## Precalculus (10th Edition)

a) The center is $(h,k)=(3,0)$ and the radius is $r=2$ b) The graph is attached below. c) There are two $x$-intercepts $(5,0)$ and $(1,0)$ There are no $y$-intercepts.
$(a)$ If we start with the standard form of the equation, we can easily get the center and the radius of the circle by finding the constants $h, k$ and $r$: $(x-h)^2+(y-k)^2=r^2$ Here, $2(x-3)^2+2y^2=8$. Divide both sides by $2$ to obtain: $(x-3)^2+y^2=4$ $(x-3)^2+(y-0)^2=2^2$ Therefore the center is $(h,k)=(3,0)$ and the radius is $r=2$. $(b)$ To graph the circle, plot the center $3, 0)$. Then, with a radius of $2$ units, plot the following points: point $2$ units directly above the center: $(3, 2)$ point $2$ units directly below the center: $(3, -2)$ point $2$ units to the left of the center: $(1, 0)$ point $2$ units to the right of the center: $(5, 0)$ Finally, connect these four points using a smooth curve.

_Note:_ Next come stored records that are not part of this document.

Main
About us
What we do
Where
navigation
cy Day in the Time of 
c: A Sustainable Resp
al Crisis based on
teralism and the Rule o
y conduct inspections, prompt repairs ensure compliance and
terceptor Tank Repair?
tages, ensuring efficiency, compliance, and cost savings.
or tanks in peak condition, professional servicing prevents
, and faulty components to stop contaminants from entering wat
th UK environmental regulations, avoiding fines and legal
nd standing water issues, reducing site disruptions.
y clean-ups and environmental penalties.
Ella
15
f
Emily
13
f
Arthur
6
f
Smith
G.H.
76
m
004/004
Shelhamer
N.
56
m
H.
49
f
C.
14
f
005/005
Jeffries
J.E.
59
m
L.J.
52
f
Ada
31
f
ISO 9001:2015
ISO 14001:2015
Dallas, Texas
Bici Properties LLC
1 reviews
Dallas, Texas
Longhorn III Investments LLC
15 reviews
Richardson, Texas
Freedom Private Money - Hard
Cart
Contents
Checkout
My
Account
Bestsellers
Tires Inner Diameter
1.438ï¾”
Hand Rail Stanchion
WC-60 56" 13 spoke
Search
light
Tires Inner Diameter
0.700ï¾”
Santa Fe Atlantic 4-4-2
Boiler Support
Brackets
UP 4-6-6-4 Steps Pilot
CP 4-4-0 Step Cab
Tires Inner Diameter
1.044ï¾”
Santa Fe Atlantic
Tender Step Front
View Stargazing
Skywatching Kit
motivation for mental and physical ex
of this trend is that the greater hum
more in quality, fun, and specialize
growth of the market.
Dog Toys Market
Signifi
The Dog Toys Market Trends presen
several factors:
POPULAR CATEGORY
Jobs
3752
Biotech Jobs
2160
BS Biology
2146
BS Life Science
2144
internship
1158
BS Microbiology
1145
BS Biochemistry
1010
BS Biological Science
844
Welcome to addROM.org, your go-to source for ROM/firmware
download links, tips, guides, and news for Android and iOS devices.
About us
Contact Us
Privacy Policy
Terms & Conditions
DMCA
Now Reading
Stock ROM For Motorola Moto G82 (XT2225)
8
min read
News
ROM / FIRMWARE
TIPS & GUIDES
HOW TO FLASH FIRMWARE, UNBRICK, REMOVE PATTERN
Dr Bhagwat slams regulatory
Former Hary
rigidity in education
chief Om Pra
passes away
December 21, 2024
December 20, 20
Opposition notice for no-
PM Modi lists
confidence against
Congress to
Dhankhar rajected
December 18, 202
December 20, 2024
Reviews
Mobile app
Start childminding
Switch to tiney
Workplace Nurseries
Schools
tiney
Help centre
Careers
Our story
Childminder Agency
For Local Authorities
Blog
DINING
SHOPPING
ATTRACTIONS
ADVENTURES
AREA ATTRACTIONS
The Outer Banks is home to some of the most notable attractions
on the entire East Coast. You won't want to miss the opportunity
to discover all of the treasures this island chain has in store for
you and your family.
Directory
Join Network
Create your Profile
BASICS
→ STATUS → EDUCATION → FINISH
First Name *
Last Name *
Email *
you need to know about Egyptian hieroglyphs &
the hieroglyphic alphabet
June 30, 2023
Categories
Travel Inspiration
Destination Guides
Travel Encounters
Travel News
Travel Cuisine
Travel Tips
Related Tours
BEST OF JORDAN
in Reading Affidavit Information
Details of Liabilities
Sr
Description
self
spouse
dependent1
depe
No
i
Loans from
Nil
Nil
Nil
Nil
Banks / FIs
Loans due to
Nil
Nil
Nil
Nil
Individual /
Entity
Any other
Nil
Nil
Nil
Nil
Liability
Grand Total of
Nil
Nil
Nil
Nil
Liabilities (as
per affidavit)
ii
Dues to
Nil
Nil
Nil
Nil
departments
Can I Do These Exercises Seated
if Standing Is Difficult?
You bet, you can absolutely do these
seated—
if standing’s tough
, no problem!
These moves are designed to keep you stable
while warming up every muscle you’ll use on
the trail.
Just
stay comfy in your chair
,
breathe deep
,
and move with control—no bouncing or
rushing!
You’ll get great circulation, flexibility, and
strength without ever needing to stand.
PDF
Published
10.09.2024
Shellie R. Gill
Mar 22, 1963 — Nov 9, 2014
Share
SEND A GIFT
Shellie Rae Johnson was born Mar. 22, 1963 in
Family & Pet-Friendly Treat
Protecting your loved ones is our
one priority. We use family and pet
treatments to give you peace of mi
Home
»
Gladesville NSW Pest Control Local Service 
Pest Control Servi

Refer to the graph above. $(c)$ The $x$- and $y$-intercepts can be calculated by plugging $0$ into $y$ and $x$, respectively. $x$-intercepts: $(x-3)^2+y^2=4$ $(x-3)^2+0^2=4$ $(x-3)^2=4$ $x-3=\pm2$ $x=3\pm2$ $x_1=5$ $x_2=1$ Therefore there are two $x$-intercepts $(5,0)$ and $(1,0)$ $y$-intercepts: $(x-3)^2+y^2=4$ $(0-3)^2+y^2=4$ $9+y^2=4$ $y^2=-5$ this is not possible, therefore there is no $y$-intercepts.